* _Data for this exercise_:
* * * * *
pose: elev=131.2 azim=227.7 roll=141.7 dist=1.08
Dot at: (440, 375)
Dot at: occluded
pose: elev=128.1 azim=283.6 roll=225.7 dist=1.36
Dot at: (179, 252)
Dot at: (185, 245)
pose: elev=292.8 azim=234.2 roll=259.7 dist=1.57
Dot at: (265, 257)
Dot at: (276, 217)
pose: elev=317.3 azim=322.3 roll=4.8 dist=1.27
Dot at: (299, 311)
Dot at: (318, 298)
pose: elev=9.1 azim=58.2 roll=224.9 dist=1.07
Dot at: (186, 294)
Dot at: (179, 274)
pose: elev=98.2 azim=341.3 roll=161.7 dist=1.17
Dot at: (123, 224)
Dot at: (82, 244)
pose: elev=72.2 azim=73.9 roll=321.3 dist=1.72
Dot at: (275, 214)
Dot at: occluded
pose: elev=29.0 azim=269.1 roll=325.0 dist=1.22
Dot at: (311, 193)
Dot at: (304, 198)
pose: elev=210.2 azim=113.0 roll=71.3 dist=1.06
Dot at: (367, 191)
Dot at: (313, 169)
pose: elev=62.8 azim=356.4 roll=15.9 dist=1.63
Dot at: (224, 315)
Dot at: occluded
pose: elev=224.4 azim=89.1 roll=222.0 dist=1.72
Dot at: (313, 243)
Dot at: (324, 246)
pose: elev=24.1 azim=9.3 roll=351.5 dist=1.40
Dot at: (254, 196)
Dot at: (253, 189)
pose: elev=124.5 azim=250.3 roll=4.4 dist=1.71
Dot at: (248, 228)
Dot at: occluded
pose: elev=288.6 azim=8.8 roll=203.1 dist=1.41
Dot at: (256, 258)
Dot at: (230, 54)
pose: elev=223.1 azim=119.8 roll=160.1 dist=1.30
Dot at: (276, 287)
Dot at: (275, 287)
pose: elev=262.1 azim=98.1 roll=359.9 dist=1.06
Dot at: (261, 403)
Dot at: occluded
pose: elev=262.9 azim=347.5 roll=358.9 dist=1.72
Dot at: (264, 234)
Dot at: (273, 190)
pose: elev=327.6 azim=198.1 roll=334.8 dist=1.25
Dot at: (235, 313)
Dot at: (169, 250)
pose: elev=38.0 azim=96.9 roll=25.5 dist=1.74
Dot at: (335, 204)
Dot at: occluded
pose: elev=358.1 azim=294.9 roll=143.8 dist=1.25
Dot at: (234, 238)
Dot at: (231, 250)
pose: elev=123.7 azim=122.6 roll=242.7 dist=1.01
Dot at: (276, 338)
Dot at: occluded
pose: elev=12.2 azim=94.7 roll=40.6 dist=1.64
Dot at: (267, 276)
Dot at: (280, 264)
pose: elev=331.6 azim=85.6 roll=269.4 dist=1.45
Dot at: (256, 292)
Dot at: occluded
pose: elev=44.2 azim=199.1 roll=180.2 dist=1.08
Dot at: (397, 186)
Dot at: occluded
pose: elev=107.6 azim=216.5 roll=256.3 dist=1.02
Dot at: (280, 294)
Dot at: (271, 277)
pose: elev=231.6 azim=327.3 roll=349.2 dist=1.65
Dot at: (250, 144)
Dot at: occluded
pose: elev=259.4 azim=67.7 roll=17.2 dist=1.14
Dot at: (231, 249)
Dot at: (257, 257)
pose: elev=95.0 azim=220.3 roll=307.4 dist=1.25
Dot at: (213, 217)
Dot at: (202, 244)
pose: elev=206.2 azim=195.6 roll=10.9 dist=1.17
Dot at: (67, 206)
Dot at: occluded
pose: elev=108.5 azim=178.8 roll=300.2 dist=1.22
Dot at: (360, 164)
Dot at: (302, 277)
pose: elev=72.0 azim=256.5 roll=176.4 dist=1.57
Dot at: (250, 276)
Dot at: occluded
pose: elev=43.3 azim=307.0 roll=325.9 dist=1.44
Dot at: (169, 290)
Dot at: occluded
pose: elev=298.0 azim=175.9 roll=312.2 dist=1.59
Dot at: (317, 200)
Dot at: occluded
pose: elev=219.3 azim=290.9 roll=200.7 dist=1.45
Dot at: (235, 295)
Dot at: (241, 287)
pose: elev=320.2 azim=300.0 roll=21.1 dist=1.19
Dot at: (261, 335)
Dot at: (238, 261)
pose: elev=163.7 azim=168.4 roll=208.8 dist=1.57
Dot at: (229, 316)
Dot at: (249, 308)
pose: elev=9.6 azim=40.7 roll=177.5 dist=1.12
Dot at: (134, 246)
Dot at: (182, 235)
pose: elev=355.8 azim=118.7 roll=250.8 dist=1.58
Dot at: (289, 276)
* * * * *
* _Work to complete_:
Switch each "pose" in the material to "view" and leave everything else as it is.

* _Written answer_:
view: elev=131.2 azim=227.7 roll=141.7 dist=1.08
Dot at: (440, 375)
Dot at: occluded
view: elev=128.1 azim=283.6 roll=225.7 dist=1.36
Dot at: (179, 252)
Dot at: (185, 245)
view: elev=292.8 azim=234.2 roll=259.7 dist=1.57
Dot at: (265, 257)
Dot at: (276, 217)
view: elev=317.3 azim=322.3 roll=4.8 dist=1.27
Dot at: (299, 311)
Dot at: (318, 298)
view: elev=9.1 azim=58.2 roll=224.9 dist=1.07
Dot at: (186, 294)
Dot at: (179, 274)
view: elev=98.2 azim=341.3 roll=161.7 dist=1.17
Dot at: (123, 224)
Dot at: (82, 244)
view: elev=72.2 azim=73.9 roll=321.3 dist=1.72
Dot at: (275, 214)
Dot at: occluded
view: elev=29.0 azim=269.1 roll=325.0 dist=1.22
Dot at: (311, 193)
Dot at: (304, 198)
view: elev=210.2 azim=113.0 roll=71.3 dist=1.06
Dot at: (367, 191)
Dot at: (313, 169)
view: elev=62.8 azim=356.4 roll=15.9 dist=1.63
Dot at: (224, 315)
Dot at: occluded
view: elev=224.4 azim=89.1 roll=222.0 dist=1.72
Dot at: (313, 243)
Dot at: (324, 246)
view: elev=24.1 azim=9.3 roll=351.5 dist=1.40
Dot at: (254, 196)
Dot at: (253, 189)
view: elev=124.5 azim=250.3 roll=4.4 dist=1.71
Dot at: (248, 228)
Dot at: occluded
view: elev=288.6 azim=8.8 roll=203.1 dist=1.41
Dot at: (256, 258)
Dot at: (230, 54)
view: elev=223.1 azim=119.8 roll=160.1 dist=1.30
Dot at: (276, 287)
Dot at: (275, 287)
view: elev=262.1 azim=98.1 roll=359.9 dist=1.06
Dot at: (261, 403)
Dot at: occluded
view: elev=262.9 azim=347.5 roll=358.9 dist=1.72
Dot at: (264, 234)
Dot at: (273, 190)
view: elev=327.6 azim=198.1 roll=334.8 dist=1.25
Dot at: (235, 313)
Dot at: (169, 250)
view: elev=38.0 azim=96.9 roll=25.5 dist=1.74
Dot at: (335, 204)
Dot at: occluded
view: elev=358.1 azim=294.9 roll=143.8 dist=1.25
Dot at: (234, 238)
Dot at: (231, 250)
view: elev=123.7 azim=122.6 roll=242.7 dist=1.01
Dot at: (276, 338)
Dot at: occluded
view: elev=12.2 azim=94.7 roll=40.6 dist=1.64
Dot at: (267, 276)
Dot at: (280, 264)
view: elev=331.6 azim=85.6 roll=269.4 dist=1.45
Dot at: (256, 292)
Dot at: occluded
view: elev=44.2 azim=199.1 roll=180.2 dist=1.08
Dot at: (397, 186)
Dot at: occluded
view: elev=107.6 azim=216.5 roll=256.3 dist=1.02
Dot at: (280, 294)
Dot at: (271, 277)
view: elev=231.6 azim=327.3 roll=349.2 dist=1.65
Dot at: (250, 144)
Dot at: occluded
view: elev=259.4 azim=67.7 roll=17.2 dist=1.14
Dot at: (231, 249)
Dot at: (257, 257)
view: elev=95.0 azim=220.3 roll=307.4 dist=1.25
Dot at: (213, 217)
Dot at: (202, 244)
view: elev=206.2 azim=195.6 roll=10.9 dist=1.17
Dot at: (67, 206)
Dot at: occluded
view: elev=108.5 azim=178.8 roll=300.2 dist=1.22
Dot at: (360, 164)
Dot at: (302, 277)
view: elev=72.0 azim=256.5 roll=176.4 dist=1.57
Dot at: (250, 276)
Dot at: occluded
view: elev=43.3 azim=307.0 roll=325.9 dist=1.44
Dot at: (169, 290)
Dot at: occluded
view: elev=298.0 azim=175.9 roll=312.2 dist=1.59
Dot at: (317, 200)
Dot at: occluded
view: elev=219.3 azim=290.9 roll=200.7 dist=1.45
Dot at: (235, 295)
Dot at: (241, 287)
view: elev=320.2 azim=300.0 roll=21.1 dist=1.19
Dot at: (261, 335)
Dot at: (238, 261)
view: elev=163.7 azim=168.4 roll=208.8 dist=1.57
Dot at: (229, 316)
Dot at: (249, 308)
view: elev=9.6 azim=40.7 roll=177.5 dist=1.12
Dot at: (134, 246)
Dot at: (182, 235)
view: elev=355.8 azim=118.7 roll=250.8 dist=1.58
Dot at: (289, 276)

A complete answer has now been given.